プロジェクト概要と役割
アーティスト「空山基(SORAYAMA)」氏の過去最大規模となる回顧展『SORAYAMA 光・透明・反射 -TOKYO-』の公式プロモーションサイトです。展覧会のアート性をWeb上で表現し、国内外のターゲットユーザー(空山基ファン、アート愛好家、一般来場希望者)に対して開催情報や魅力を発信することを目的としています。
私はこのプロジェクトにおいて、フロントエンド開発全般を担当しました。

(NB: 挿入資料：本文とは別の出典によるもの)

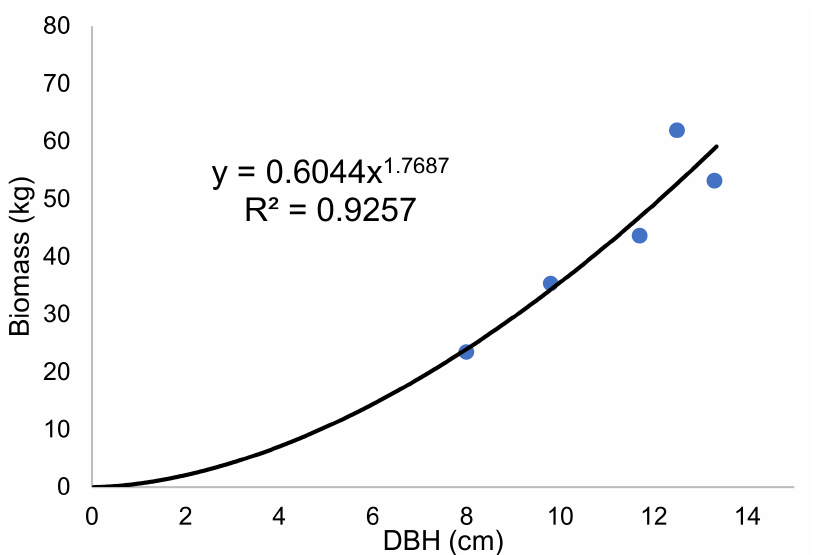
Figure 3. In situ allometric equation derived as the relationship between total dry biomass and diameter at breast height (DBH) of five model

HTML構造設計、CSS設計、JavaScriptによるインタラクション実装、そしてパフォーマンスチューニングまでを一貫して手がけました。
採用した技術スタック
- HTML5
- CSS3 (FLOCSS/BEM規約に基づく設計)
- JavaScript (ES Modules)
- Google Tag Manager (GTM)
特定のフレームワークに依存せず、セマンティックなHTMLと最新のCSS、モジュール化されたJavaScriptを組み合わせ、軽量かつ保守性の高いフロントエンド環境を構築しました。
私がこだわった設計と実装
保守性と拡張性を考慮したCSS設計
本プロジェクトでは、CSS設計手法としてFLOCSS(またはBEM)の規約を厳格に適用しました。クラス名を以下のように責務で分割しています。
- Project (
p-):p-headerやp-modalなど、プロジェクト固有のUIコンポーネント。 - Component (
c-):c-titleやc-buttonなど、サイト全体で再利用可能な最小単位のUI。 - Layout (
l-):l-containerなど、ページのレイアウト構造を定義するコンポーネント。
この設計により、スタイルの競合を防ぎ、将来的なデザイン変更やコンポーネントの追加・修正にも迅速に対応できる、破綻しにくいコードベースを実現しました。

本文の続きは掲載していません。